Diese Funktion setzen wir dann wie folgt ein:

Public Sub AktuellesFormular()

If FormularAktiv Then

MsgBox Screen.ActiveForm.Name

Else

MsgBox "Kein Formular aktiv."

End If

End Sub

Geöffnete Formular ermitteln

Ob das Access-Fenster überhaupt Formulare anzeigt, ermitteln wir beispielsweise mit der Forms-Auflistung. Diese enthält eine Auflistung aller aktuell geöffneten Formular im Access-Fenster, also auch diejenigen, die in der Entwurfsansicht geöffnet sind.
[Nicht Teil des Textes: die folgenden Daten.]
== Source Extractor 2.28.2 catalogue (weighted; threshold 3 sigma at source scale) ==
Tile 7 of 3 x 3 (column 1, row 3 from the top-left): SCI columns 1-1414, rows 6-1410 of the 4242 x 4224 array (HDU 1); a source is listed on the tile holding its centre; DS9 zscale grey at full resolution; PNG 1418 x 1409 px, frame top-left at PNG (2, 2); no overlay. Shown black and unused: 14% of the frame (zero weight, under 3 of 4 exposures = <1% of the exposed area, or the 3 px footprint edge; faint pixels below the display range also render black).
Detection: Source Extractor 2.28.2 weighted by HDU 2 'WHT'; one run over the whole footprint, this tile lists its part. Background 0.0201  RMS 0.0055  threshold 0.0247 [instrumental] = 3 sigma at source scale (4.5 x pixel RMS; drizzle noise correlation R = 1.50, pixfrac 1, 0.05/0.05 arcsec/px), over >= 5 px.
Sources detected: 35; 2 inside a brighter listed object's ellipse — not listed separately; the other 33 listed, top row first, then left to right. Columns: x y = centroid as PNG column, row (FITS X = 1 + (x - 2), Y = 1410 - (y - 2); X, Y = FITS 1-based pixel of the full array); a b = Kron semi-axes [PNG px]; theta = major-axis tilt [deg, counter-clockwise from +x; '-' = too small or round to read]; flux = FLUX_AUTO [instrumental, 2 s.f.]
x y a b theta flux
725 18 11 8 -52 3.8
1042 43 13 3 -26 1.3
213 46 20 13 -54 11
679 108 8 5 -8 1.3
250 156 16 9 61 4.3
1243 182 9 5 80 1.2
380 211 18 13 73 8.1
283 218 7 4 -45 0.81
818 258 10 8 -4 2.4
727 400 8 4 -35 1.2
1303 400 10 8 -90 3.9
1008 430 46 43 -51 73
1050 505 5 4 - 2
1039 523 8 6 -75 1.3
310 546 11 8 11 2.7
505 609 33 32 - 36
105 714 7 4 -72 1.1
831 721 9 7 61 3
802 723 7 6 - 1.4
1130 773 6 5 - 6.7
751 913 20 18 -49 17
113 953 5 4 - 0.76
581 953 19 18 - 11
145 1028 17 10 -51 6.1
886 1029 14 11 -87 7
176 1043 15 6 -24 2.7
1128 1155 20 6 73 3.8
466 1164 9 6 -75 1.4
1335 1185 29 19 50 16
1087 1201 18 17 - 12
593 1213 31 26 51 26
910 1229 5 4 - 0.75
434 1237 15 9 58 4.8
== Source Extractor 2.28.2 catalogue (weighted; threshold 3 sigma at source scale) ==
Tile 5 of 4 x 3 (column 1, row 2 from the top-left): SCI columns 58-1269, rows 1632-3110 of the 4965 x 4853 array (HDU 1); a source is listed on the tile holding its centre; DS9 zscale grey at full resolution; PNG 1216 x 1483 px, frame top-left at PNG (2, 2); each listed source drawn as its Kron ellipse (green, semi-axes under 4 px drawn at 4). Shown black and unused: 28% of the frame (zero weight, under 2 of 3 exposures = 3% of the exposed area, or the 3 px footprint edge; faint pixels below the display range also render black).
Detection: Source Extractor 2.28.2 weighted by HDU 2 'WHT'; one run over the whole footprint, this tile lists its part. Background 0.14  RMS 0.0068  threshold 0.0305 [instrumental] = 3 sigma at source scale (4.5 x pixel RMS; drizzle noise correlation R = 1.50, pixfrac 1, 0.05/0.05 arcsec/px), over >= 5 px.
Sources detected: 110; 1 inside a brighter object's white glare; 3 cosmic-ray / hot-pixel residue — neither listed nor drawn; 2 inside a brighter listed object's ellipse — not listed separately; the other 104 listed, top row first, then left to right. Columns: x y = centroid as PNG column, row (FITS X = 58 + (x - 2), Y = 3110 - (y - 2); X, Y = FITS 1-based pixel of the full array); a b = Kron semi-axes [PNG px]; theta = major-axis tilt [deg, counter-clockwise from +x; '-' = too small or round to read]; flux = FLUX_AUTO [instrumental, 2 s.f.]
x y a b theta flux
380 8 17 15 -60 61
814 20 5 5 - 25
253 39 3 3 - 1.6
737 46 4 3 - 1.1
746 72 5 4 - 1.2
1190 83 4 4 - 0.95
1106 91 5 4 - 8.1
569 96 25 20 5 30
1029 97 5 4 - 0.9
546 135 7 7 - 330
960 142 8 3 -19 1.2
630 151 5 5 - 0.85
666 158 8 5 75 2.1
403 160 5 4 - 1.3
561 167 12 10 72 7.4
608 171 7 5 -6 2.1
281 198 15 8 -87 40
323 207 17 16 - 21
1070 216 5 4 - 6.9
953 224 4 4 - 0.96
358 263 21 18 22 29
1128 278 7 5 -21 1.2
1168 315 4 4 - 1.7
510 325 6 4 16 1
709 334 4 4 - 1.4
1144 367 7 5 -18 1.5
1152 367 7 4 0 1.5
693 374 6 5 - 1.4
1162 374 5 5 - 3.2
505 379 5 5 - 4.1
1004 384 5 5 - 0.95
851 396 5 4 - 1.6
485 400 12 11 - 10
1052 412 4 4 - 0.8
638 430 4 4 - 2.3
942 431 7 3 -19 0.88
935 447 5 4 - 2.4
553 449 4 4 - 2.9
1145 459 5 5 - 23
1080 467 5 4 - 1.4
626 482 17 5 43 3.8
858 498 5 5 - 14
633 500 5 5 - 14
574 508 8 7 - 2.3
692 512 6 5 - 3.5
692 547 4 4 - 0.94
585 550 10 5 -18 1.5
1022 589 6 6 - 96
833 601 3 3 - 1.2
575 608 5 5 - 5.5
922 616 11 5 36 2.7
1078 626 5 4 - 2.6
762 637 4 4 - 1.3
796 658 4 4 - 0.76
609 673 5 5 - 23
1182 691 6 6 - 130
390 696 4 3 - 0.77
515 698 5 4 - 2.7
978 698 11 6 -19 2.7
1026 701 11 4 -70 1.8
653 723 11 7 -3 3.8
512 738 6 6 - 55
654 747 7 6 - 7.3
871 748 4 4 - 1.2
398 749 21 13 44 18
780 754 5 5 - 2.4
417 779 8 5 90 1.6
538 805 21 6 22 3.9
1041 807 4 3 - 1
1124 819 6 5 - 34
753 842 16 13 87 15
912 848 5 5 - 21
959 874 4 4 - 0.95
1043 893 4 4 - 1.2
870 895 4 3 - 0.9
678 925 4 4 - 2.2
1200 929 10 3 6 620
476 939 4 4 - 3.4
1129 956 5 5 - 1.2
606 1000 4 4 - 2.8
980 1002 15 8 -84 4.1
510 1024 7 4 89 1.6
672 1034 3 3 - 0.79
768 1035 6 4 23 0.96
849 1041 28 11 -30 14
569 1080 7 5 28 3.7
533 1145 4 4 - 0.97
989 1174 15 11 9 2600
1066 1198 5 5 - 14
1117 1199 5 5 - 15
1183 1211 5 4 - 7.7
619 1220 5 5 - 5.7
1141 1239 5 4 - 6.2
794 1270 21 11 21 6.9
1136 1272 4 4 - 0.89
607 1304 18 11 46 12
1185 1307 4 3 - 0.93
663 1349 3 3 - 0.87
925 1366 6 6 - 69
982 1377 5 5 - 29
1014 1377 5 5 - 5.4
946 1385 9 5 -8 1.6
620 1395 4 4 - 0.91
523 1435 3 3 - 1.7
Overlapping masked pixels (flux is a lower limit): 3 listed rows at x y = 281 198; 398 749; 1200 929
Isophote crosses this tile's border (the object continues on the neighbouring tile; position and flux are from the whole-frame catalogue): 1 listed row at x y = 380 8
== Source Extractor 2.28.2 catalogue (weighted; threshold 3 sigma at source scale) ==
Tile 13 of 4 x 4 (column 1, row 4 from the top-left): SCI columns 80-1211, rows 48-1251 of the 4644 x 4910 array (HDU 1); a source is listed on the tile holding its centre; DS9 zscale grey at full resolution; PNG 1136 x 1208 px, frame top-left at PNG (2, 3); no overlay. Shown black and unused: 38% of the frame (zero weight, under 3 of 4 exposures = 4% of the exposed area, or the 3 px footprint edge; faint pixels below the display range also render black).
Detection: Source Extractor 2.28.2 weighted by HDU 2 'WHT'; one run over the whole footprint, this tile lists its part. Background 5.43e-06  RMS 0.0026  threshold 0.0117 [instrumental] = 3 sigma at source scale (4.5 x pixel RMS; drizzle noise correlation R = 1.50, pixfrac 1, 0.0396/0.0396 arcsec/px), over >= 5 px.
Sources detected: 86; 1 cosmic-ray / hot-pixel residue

Die Anzahl der geöffneten Formular geben Sie wie folgt aus:

Public Sub AnzahlGeoeffneterFormulare()

MsgBox "Es sind " & Forms.Count & " Formulare geöffnet."

End Sub

Formulare ausgeben

Nachdem wir schon die Anzahl der Formulare kennen, wollen wir auch die Namen der Formulare ausgeben. Dazu nutzen wir erneut die Auflistung Forms. Diesmal deklarieren wir zuvor eine Objektvariable namens frm mit dem Datentyp Form.

Mit dieser durchlaufen wir in einer For Each-Schleife alle Elemente der Forms-Auflistung und geben die Namen im Direktbereich des VBA-Editors aus:

Public Sub FormulareAusgeben()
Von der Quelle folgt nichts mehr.